The dual-currency floating operational band was adjusted automatically as soon as the cumulative volume of FX interventions reached the predetermined level. Between 10 December 2013 and 2 March 2014, the parameters for the shift of the floating operational band were set as follows: when the cumulative volume of Bank of Russia FX purchases (sales) reached $350 million the borders shifted automatically down (up) by 5 kopecks. Starting 3 March 2014, given the increased volatility in the domestic FX market, the cumulative volume of FX interventions of the Bank of Russia was increased to the level of $1,500 million to limit ruble exchange rate fluctuations. Starting 17 June 2014, this value was decreased to the level of $1,000 million. Effective from 18 August 2014, the cumulative volume of Bank of Russia FX interventions was decreased to the prior level of $350 million.

At the same time, the amount of target interventions, which were used for managing flexibility of the floating operational band, was not included in the calculation of the aforementioned cumulative volume. This parameter did not affect the volume of the FX operations implemented by the Bank of Russia, it was applied only for calculating the volume of the interventions accumulated for the shift of the band. If the net volume of Bank of Russia FX operations aimed at smoothing the ruble exchange rate volatility exceeded the target interventions level during a day, the difference between these amounts was accumulated for the subsequent shift of the floating operational band borders during the trading day or in further days, when the set cumulative threshold was reached. In the context of the ongoing transition to the floating exchange rate by 2015 the Bank of Russia cut the amount of target FX interventions step by step. Effective from 13 January 2014, the said amount was equal to $0 per day.

An example of the automatic shift of the floating operational band borders is presented in Figure 4.
○ ○ ○ ○
[QUESTIONS ON THE MATERIAL]
1: For the passage on the Bank of Russia's exchange rate band, decide whether each statement agrees with it, answering yes or no and quoting the deciding words. (a) Between 10 December 2013 and 2 March 2014, Bank of Russia FX purchases or sales totaling $350 million moved the band borders by 5 kopecks. (b) Starting 17 June 2014, the cumulative volume of interventions was raised to $1,500 million. (c) Target interventions were counted in the cumulative volume used to shift the band.
2: Write out the part of the passage on the Bank of Russia's exchange rate band that begins at the words "The dual-currency floating" and ends after "of $350 million.".
3: According to the passage on the Bank of Russia's exchange rate band, from what date did the amount of target FX interventions equal $0 per day?

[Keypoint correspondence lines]
○ ○ ○ ○
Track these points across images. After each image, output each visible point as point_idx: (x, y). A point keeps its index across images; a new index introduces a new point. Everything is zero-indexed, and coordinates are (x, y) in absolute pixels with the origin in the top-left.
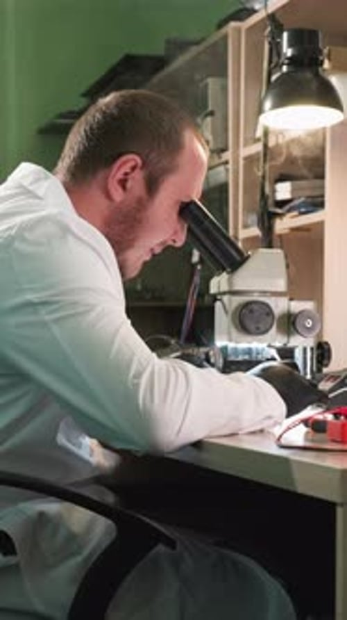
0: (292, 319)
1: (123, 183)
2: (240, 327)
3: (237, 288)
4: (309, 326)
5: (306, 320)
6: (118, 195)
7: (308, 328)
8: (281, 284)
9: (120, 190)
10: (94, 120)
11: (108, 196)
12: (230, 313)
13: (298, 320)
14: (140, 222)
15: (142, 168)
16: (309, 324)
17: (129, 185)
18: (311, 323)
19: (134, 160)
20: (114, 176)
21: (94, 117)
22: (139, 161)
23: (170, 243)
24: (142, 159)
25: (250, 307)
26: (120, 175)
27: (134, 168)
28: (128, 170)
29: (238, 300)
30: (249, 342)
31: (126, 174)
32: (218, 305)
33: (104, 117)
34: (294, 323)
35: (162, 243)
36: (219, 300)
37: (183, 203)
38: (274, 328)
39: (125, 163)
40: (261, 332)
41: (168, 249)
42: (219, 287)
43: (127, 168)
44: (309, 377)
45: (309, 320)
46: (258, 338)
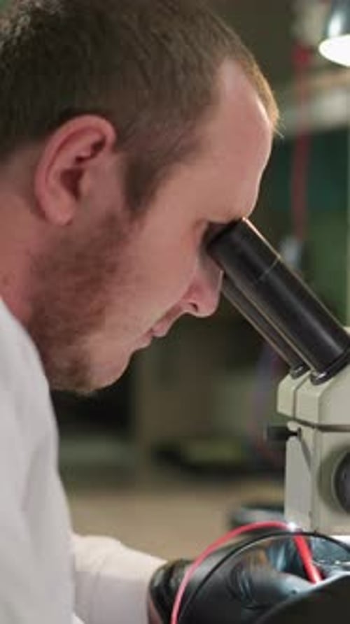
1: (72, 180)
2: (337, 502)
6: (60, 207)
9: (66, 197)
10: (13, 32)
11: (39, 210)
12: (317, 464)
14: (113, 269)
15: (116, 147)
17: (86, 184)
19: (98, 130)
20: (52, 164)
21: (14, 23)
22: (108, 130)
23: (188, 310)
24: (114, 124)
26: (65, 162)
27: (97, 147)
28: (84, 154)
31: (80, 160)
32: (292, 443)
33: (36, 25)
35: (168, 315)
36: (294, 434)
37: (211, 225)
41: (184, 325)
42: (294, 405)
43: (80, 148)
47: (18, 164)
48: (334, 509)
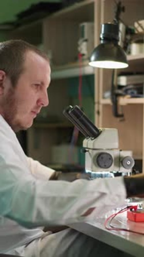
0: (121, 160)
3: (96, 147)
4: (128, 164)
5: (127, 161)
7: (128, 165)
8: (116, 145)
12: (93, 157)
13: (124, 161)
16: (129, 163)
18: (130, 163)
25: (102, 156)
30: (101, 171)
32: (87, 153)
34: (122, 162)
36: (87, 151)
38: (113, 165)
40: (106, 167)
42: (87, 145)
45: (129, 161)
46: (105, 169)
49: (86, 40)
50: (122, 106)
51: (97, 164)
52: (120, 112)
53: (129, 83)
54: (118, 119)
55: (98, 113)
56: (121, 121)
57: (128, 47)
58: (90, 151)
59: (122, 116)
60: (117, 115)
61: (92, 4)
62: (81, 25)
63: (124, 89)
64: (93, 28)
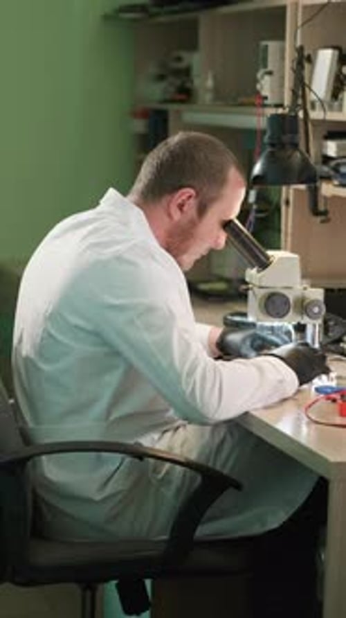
○ ○ ○ ○
[TASK RESPONSES]
1:
(a) Yes: "when the cumulative volume of Bank of Russia FX purchases (sales) reached $350 million the borders shifted automatically down (up) by 5 kopecks"
(b) No: "Starting 17 June 2014, this value was decreased to the level of $1,000 million."
(c) No: "the amount of target interventions, which were used for managing flexibility of the floating operational band, was not included in the calculation of the aforementioned cumulative volume"

2:
The dual-currency floating operational band was adjusted automatically as soon as the cumulative volume of FX interventions reached the predetermined level. Between 10 December 2013 and 2 March 2014, the parameters for the shift of the floating operational band were set as follows: when the cumulative volume of Bank of Russia FX purchases (sales) reached $350 million the borders shifted automatically down (up) by 5 kopecks. Starting 3 March 2014, given the increased volatility in the domestic FX market, the cumulative volume of FX interventions of the Bank of Russia was increased to the level of $1,500 million to limit ruble exchange rate fluctuations. Starting 17 June 2014, this value was decreased to the level of $1,000 million. Effective from 18 August 2014, the cumulative volume of Bank of Russia FX interventions was decreased to the prior level of $350 million.

3: From 13 January 2014.